As described above, the present invention includes a memory for storing an input video signal, and first and second modulators having different frequency bands for converting the luminance signal of the video signal into a frequency modulation signal. , first and second converters with different frequency bands for converting the color signal into a low frequency conversion signal, first and second magnetic heads, and a first memory for storing the reproduced luminance signal. A second memory that stores the reproduced color signal, first and second noise reducers connected to each memory, inputs the output signals of the first and second memories, and outputs a video signal.
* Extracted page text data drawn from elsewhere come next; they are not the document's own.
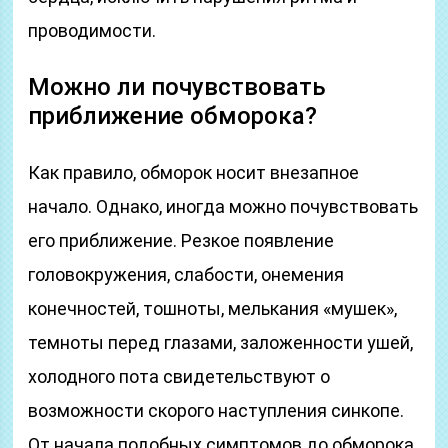
проводимости.
Можно ли почувствовать
приближение обморока?
Как правило, обморок носит внезапное
начало. Однако, иногда можно почувствовать
его приближение. Резкое появление
головокружения, слабости, онемения
конечностей, тошноты, мелькания «мушек»,
темноты перед глазами, заложенности ушей,
холодного пота свидетельствуют о
возможности скорого наступления синкопе.
От начала подобных симптомов до обморока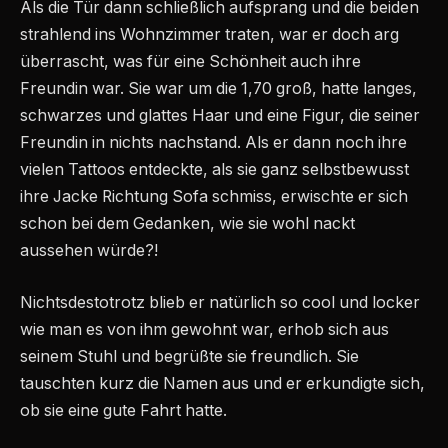
Als die Tür dann schließlich aufsprang und die beiden
strahlend ins Wohnzimmer traten, war er doch arg
überrascht, was für eine Schönheit auch ihre
Freundin war. Sie war um die 1,70 groß, hatte langes,
schwarzes und glattes Haar und eine Figur, die seiner
Freundin in nichts nachstand. Als er dann noch ihre
vielen Tattoos entdeckte, als sie ganz selbstbewusst
ihre Jacke Richtung Sofa schmiss, erwischte er sich
schon bei dem Gedanken, wie sie wohl nackt
aussehen würde?!
Nichtsdestotrotz blieb er natürlich so cool und locker
wie man es von ihm gewohnt war, erhob sich aus
seinem Stuhl und begrüßte sie freundlich. Sie
tauschten kurz die Namen aus und er erkundigte sich,
ob sie eine gute Fahrt hatte.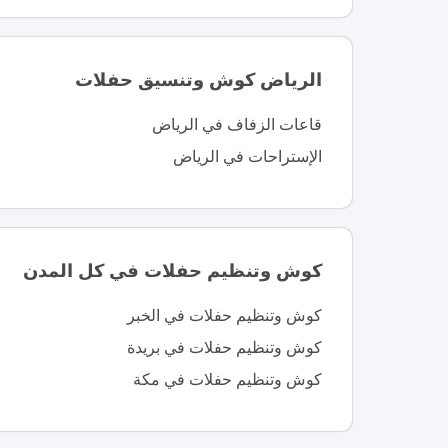
الرياض كوش وتنسيق حفلات
قاعات الزفاف في الرياض
الإستراحات في الرياض
كوش وتنظيم حفلات في كل المدن
كوش وتنظيم حفلات في الخبر
كوش وتنظيم حفلات في بريدة
كوش وتنظيم حفلات في مكة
By being equipped with a signal processor that performs Since the noise generated during recording and playback can be reduced, it is possible to view higher quality images than before.
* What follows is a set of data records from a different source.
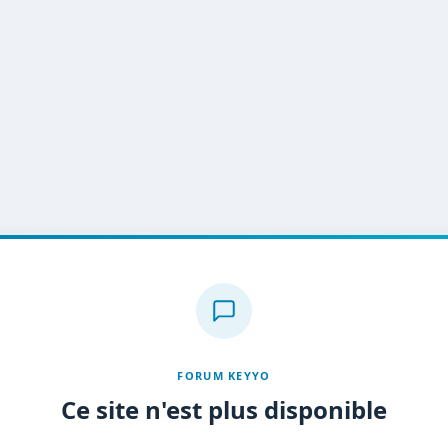
FORUM KEYYO
Ce site n'est plus disponible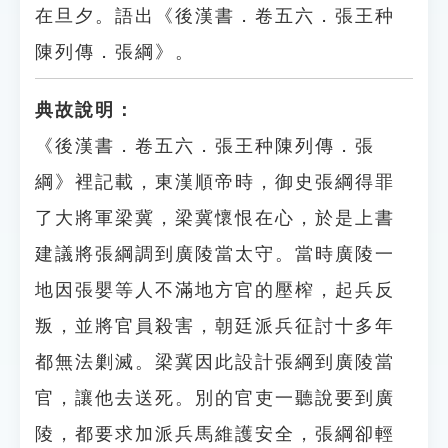
在旦夕。語出《後漢書．卷五六．張王种
陳列傳．張綱》。
典故說明：
《後漢書．卷五六．張王种陳列傳．張
綱》裡記載，東漢順帝時，御史張綱得罪
了大將軍梁冀，梁冀懷恨在心，於是上書
建議將張綱調到廣陵當太守。當時廣陵一
地因張嬰等人不滿地方官的壓榨，起兵反
叛，並將官員殺害，朝廷派兵征討十多年
都無法剿滅。梁冀因此設計張綱到廣陵當
官，讓他去送死。別的官吏一聽說要到廣
陵，都要求加派兵馬維護安全，張綱卻輕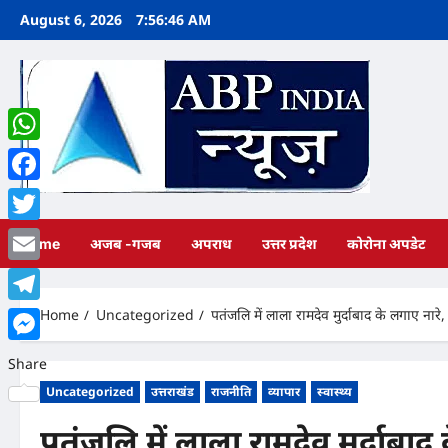
Skip
August 6, 2026
7:56:47 AM
to
content
WhatsApp
Facebook
Twitter
Home
अजब -गजब
अपराध
उत्तर प्रदेश
कोरोना अपडेट
Email
Home
Uncategorized
पतंजलि में लाला रामदेव मुर्दाबाद के लगाए नारे
Telegram
Messenger
Share
Uncategorized
उत्तराखंड
राजनीति
व्यापार
स्वास्थ्य
पतंजलि में लाला रामदेव मुर्दाबा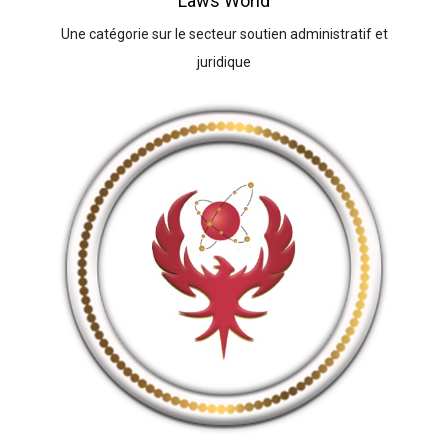
Laws World
Une catégorie sur le secteur soutien administratif et
juridique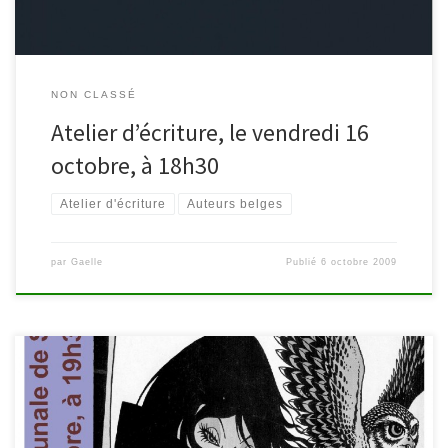
NON CLASSÉ
Atelier d’écriture, le vendredi 16
octobre, à 18h30
Atelier d'écriture
Auteurs belges
par
Gaelle
Publié
6 octobre 2009
Inutile de présenter Comès, illustrateur incontournable de la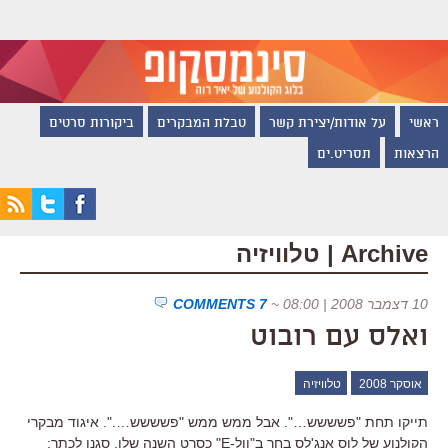
ראשי
על אודות/יצירת קשר
טבלת המבקרים
ביקורות סרטים
הרצאות
תסריט.ים
Archive | טלוויזיה
10 דצמבר 2008 | 08:00
~
7 COMMENTS
ואלס עם רובוט
אוסקר 2008
טלוויזיה
תייקו תחת "פשששש…". אבל ממש ממש "פשששש….". איגוד מבקרי
הקולנוע של לוס אנג'לס בחר ב"וול-E" כסרט השנה שלו. סגנו לכתר: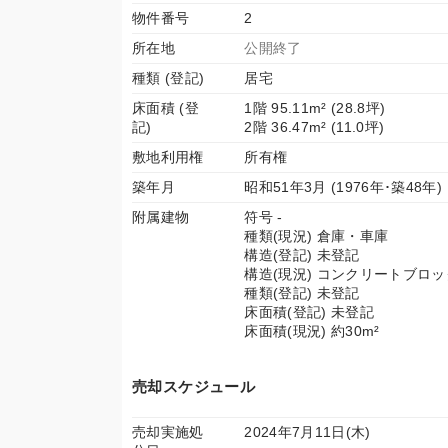
物件番号
2
所在地
公開終了
種類 (登記)
居宅
床面積 (登
1階 95.11m² (28.8坪)
記)
2階 36.47m² (11.0坪)
敷地利用権
所有権
築年月
昭和51年3月 (1976年･築48年)
附属建物
符号 -
種類(現況) 倉庫・車庫
構造(登記) 未登記
構造(現況) コンクリートブロ
種類(登記) 未登記
床面積(登記) 未登記
床面積(現況) 約30m²
売却スケジュール
売却実施処
2024年7月11日(木)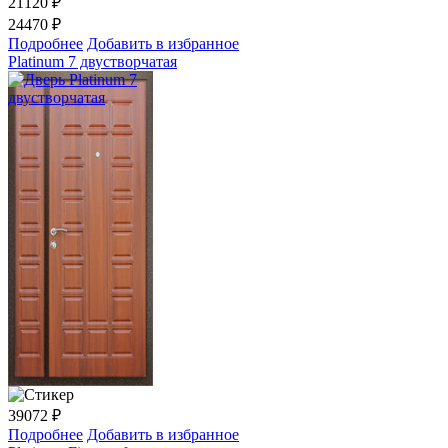
21120
₽
24470 ₽
Подробнее
Добавить в избранное
Platinum 7 двустворчатая
39072
₽
Подробнее
Добавить в избранное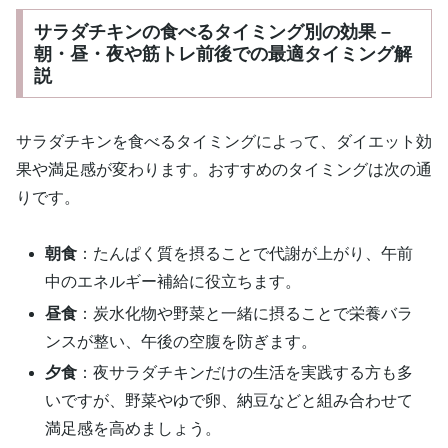
サラダチキンの食べるタイミング別の効果 –
朝・昼・夜や筋トレ前後での最適タイミング解
説
サラダチキンを食べるタイミングによって、ダイエット効
果や満足感が変わります。おすすめのタイミングは次の通
りです。
朝食
：たんぱく質を摂ることで代謝が上がり、午前
中のエネルギー補給に役立ちます。
昼食
：炭水化物や野菜と一緒に摂ることで栄養バラ
ンスが整い、午後の空腹を防ぎます。
夕食
：夜サラダチキンだけの生活を実践する方も多
いですが、野菜やゆで卵、納豆などと組み合わせて
満足感を高めましょう。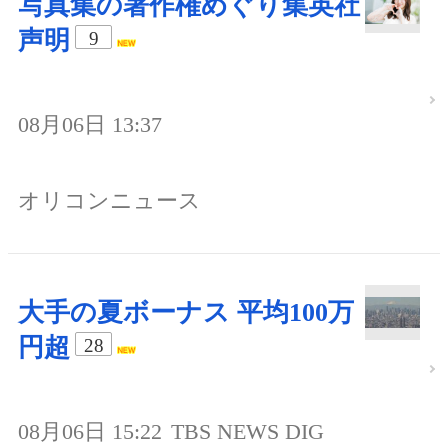
写真集の著作権めぐり集英社
声明
9
08月06日 13:37
オリコンニュース
大手の夏ボーナス 平均100万
円超
28
08月06日 15:22
TBS NEWS DIG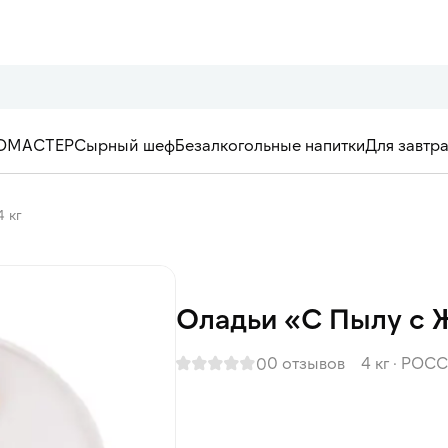
ОМАСТЕР
Сырный шеф
Безалкогольные напитки
Для завтр
 кг
Оладьи «С Пылу с Ж
0 отзывов
4 кг
·
РОСС
0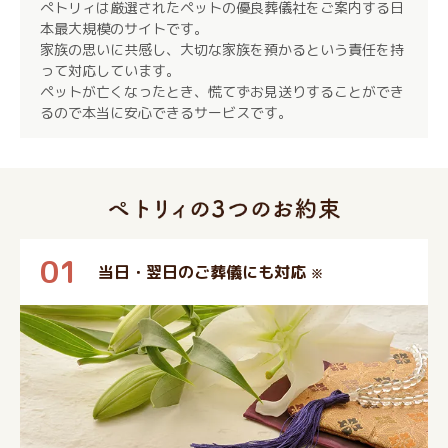
ぺトリィは厳選されたペットの優良葬儀社をご案内する日
本最大規模のサイトです。
家族の思いに共感し、大切な家族を預かるという責任を持
って対応しています。
ペットが亡くなったとき、慌てずお見送りすることができ
るので本当に安心できるサービスです。
01
当日・翌日のご葬儀にも対応
※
[Brief explanation of drawings]

FIG. 1 is a block diagram showing the configuration of a magnetic recording device in an embodiment of the present invention.

[Figure 2] Spectrum diagram of the recording signal in the same example

FIG. 3 is a block diagram showing the configuration of a magnetic reproducing device in an embodiment of the present invention.
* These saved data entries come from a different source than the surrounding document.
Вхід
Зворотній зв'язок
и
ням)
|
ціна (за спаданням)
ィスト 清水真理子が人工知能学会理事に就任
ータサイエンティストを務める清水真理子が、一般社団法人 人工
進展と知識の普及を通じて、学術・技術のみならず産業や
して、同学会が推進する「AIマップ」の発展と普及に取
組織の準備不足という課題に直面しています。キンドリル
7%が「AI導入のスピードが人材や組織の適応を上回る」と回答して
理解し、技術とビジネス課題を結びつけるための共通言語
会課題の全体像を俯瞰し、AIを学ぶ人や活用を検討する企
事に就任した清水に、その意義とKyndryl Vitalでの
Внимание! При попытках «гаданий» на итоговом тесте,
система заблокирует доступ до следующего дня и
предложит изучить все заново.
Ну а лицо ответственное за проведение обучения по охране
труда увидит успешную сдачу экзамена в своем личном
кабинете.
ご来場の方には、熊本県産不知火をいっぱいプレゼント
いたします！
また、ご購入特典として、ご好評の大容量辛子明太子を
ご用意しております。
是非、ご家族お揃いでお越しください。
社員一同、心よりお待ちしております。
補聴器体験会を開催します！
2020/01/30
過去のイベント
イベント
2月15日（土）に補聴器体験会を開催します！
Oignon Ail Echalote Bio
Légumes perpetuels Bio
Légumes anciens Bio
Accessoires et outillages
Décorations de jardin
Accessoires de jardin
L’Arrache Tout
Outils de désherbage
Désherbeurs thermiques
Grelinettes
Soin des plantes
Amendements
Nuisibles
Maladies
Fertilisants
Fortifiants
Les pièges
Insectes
FIG. 4 is a block diagram showing the configuration of a magnetic reproducing device in another embodiment of the present invention.

[Fig. 5] Block diagram showing the configuration of a conventional video tape recorder

[Figure 6] Spectrum diagram of a recording signal in a conventional video tape recorder

[Explanation of symbols]

52 Signal processor 53, 72, 73 Memory 54, 55 Modulator 56, 57 converter 58 Selector 59 Discriminator 60 Amplifier 61 Rotating cylinder 62a, 62b magnetic head 63 Magnetic tape 64 Switcher 71, 74 Signal processor 81, 82 Noise reducer

Claims (3)

[Claims] 1. A memory for storing an input video signal, a first modulator for frequency modulating an output signal of the memory or a luminance signal component of the video signal, and a frequency band narrower than that of the first modulator. a second modulator; a first converter that performs low frequency conversion of the output signal of the memory or the color signal component of the video signal; and a second converter having a wider frequency band than the first converter; a discriminator for discriminating between a first field and a second field of the output signal of the memory or the video signal;
a first signal that is a mixture of the output signal of the modulator and the output signal of the first converter, or a second signal that is a mixture of the output signal of the second modulator and the output signal of the second converter. a selector that selects and outputs the signal from the discriminator; a switch that stops the operation of the selector based on the output signal of the discriminator; an amplifier that records the output signal of the selector on a magnetic tape; a rotating cylinder to which first and second magnetic heads are attached, to which an output signal is applied. 2. A rotating cylinder to which first and second magnetic heads are attached, and a first signal processor that converts signals reproduced by the first and second magnetic heads into a luminance signal and a color signal. a first memory that stores the luminance signal component reproduced by the first magnetic head; a second memory that stores the color signal component reproduced by the second magnetic head; A magnetic reproducing device comprising: a second signal processor that converts a signal output from a second memory into a video signal. 3. A rotating cylinder to which first and second magnetic heads are attached, and a first signal processor that converts signals reproduced by the first and second magnetic heads into a luminance signal and a color signal. and a first memory that stores the luminance signal component reproduced by the first magnetic head, and adds the output signal of the first memory and the luminance signal component that is the input signal of the first memory. a first noise reducer; and a first noise reducer;
a second memory for storing the color signal component reproduced by the magnetic head; and a second noise reduction for adding the output signal of the second memory and the color signal component that is the input signal of the second memory. and a second signal processor that converts signals output from the first and second memories into video signals.